Fourth-quarter sales were aimed at roughly $205 million, merely 22% above the same period in 2022. The consensus view among analysts at the time was approximately $213 million. The core issue lies with two of Confluent's largest customers, one of whom is moving operations from cloud servers to in-house data centers, and the other is being acquired. In both cases, these critical Confluent customers will use less of the company's data-streaming services going forward.

Confluent's stock price closed a jaw-dropping 42% lower the next day. Analysts were quick to issue bullish reports, calling the stock a buy at these bargain-basement prices, even though many also lowered their target prices for the stock. Despite this rush of analyst support, the damage was done, and Confluent still experienced a substantial price drop in November as a whole.

Where will Confluent stock go from here?

So Confluent is losing some low-hanging fruit in the form of existing mega-customers, but the company is still growing at a breakneck pace and exploring a massive untapped market. Data streams managed by Confluent's Kafka software play essential roles in high-growth market segments, such as the Internet of Things, Web3, and real-time data analytics, and management sees a global market worth $60 billion of annual revenues. The company has captured roughly 1% of that opportunity so far. Even a modest long-term market share of 10% to 20% would represent a spectacular boost to Confluent's business.
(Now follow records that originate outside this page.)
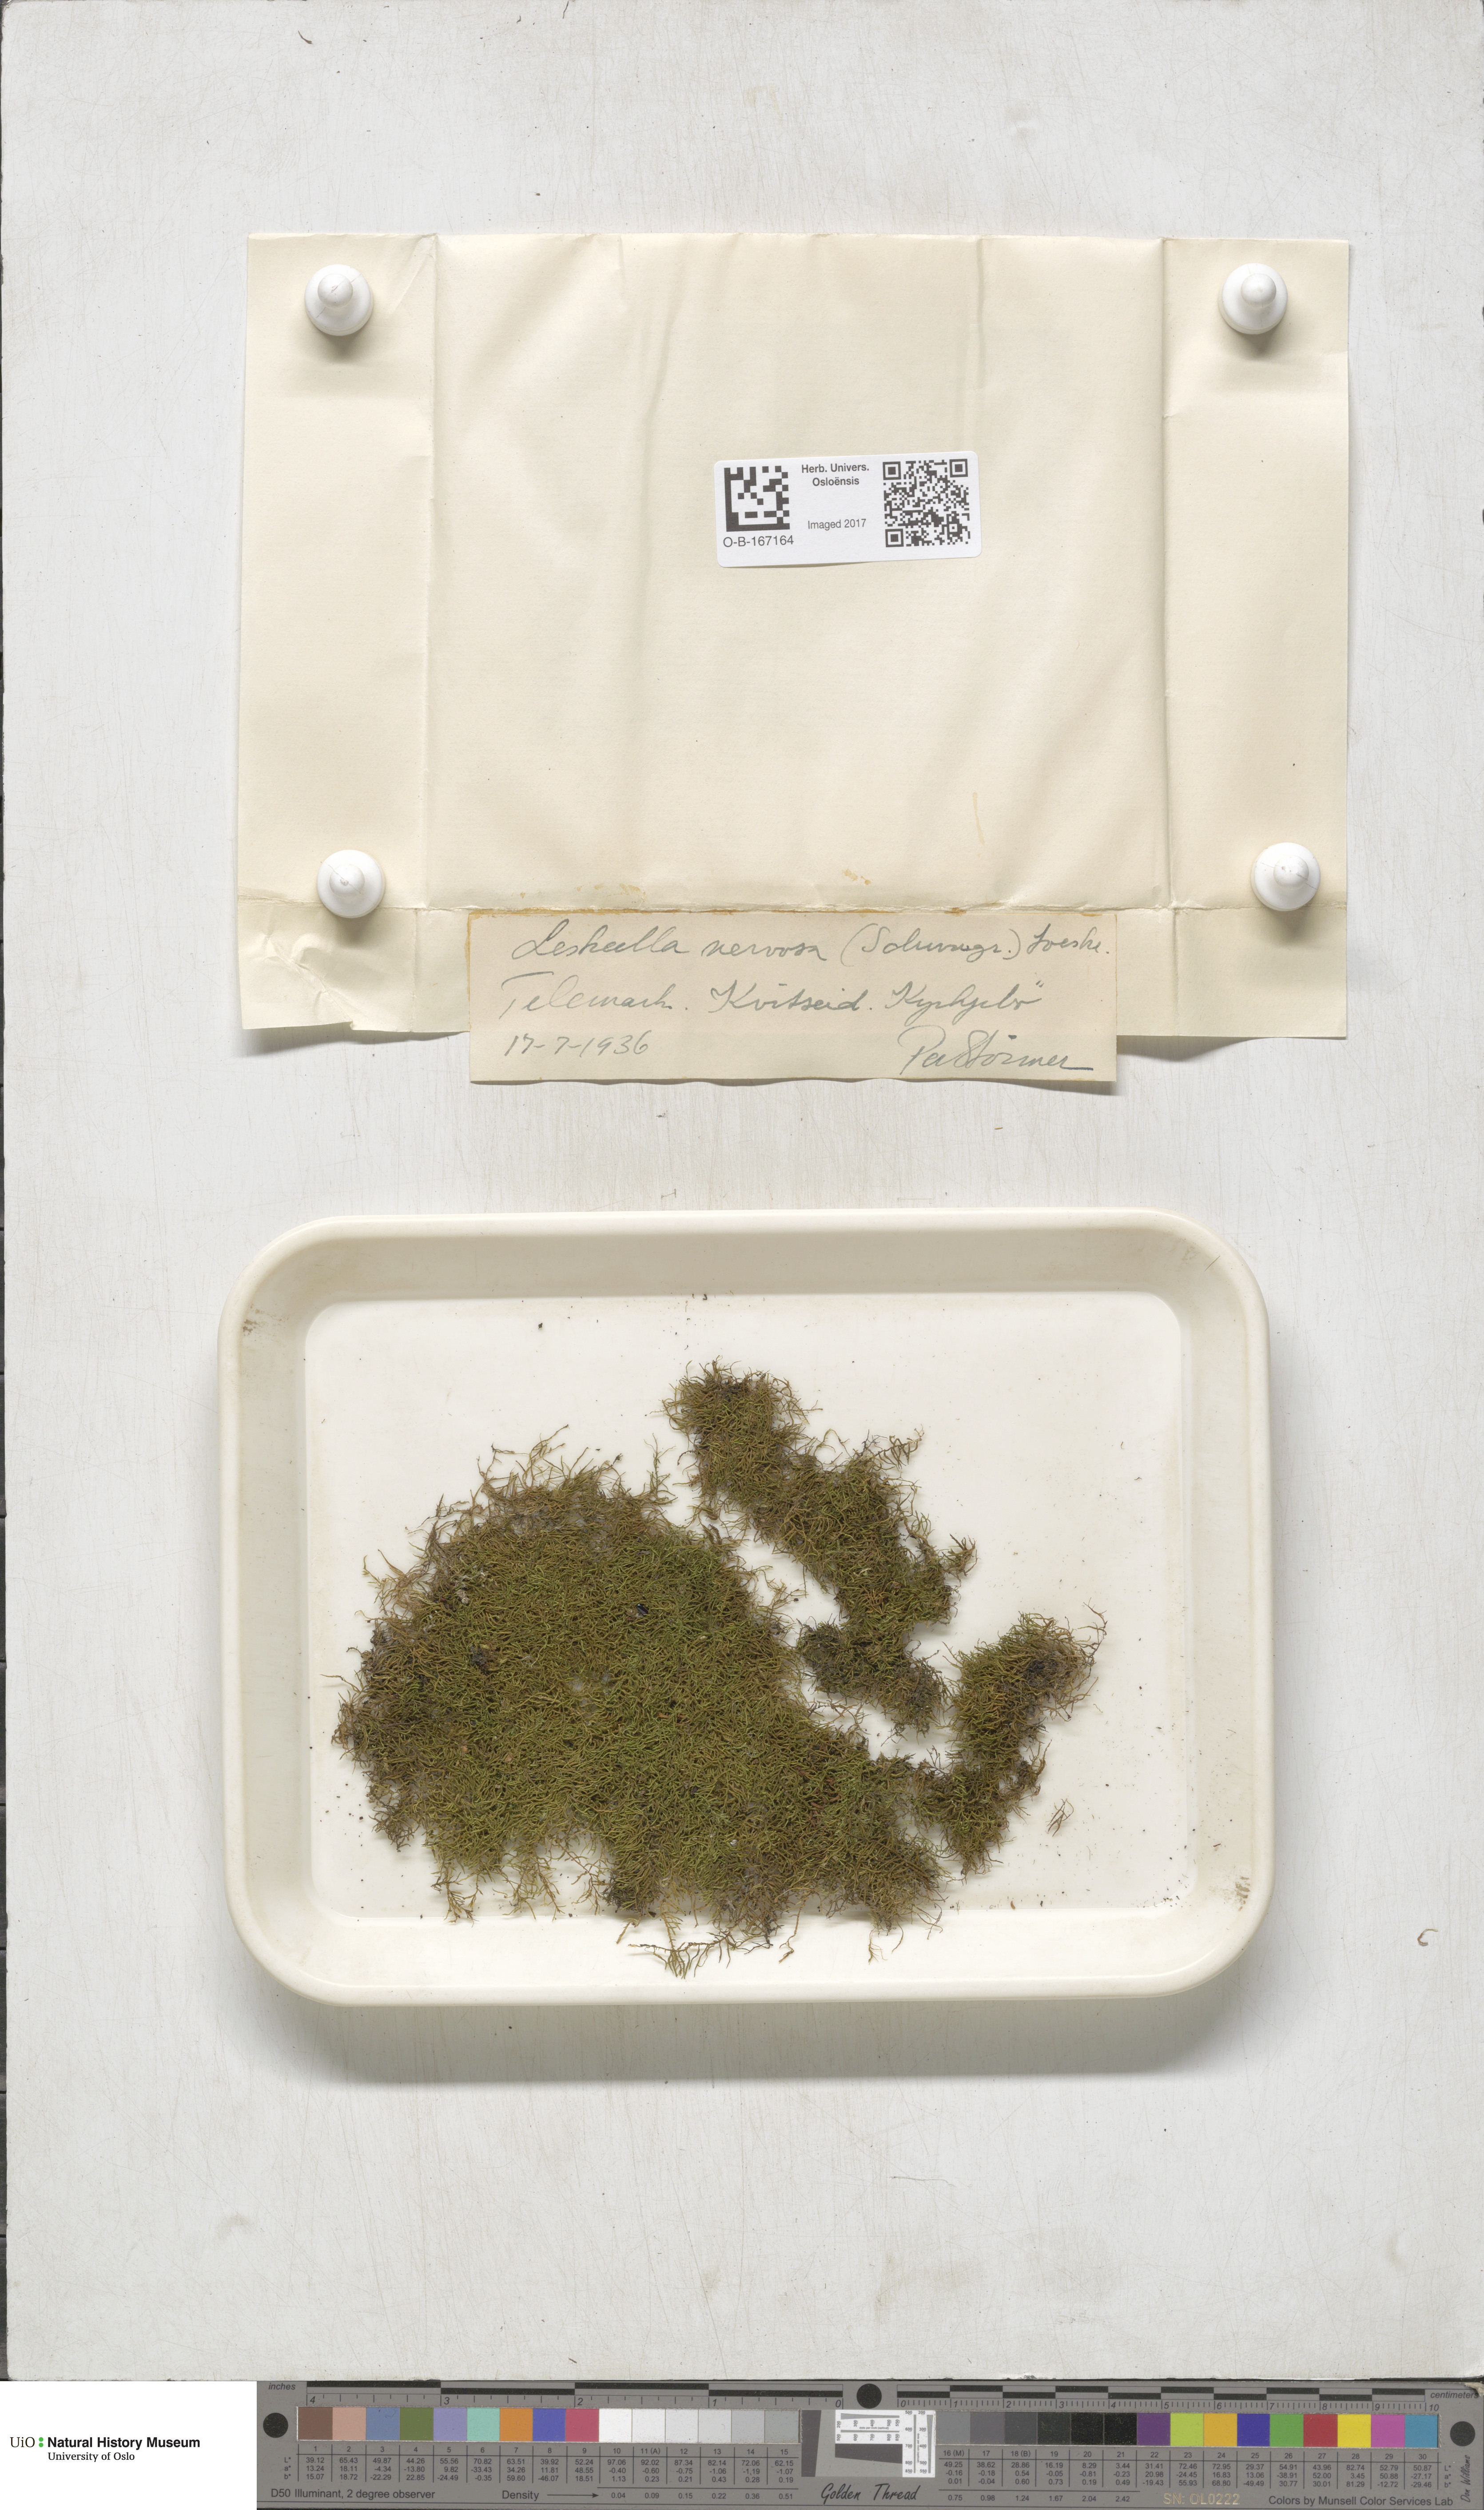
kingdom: Plantae
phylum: Bryophyta
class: Bryopsida
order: Hypnales
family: Pseudoleskeellaceae
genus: Pseudoleskeella
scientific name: Pseudoleskeella nervosa
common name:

Confluent's revenues are lumpy due to the company's small size, so the status of one or two important contracts can unleash exaggerated market reactions from time to time. But the fundamental story is still the same: Confluent's innovative data delivery solutions are in high demand, and the business opportunity should only grow as the aforementioned technology trends play out.

Long story short, I see this price drop as a wide-open buying window for Confluent stock.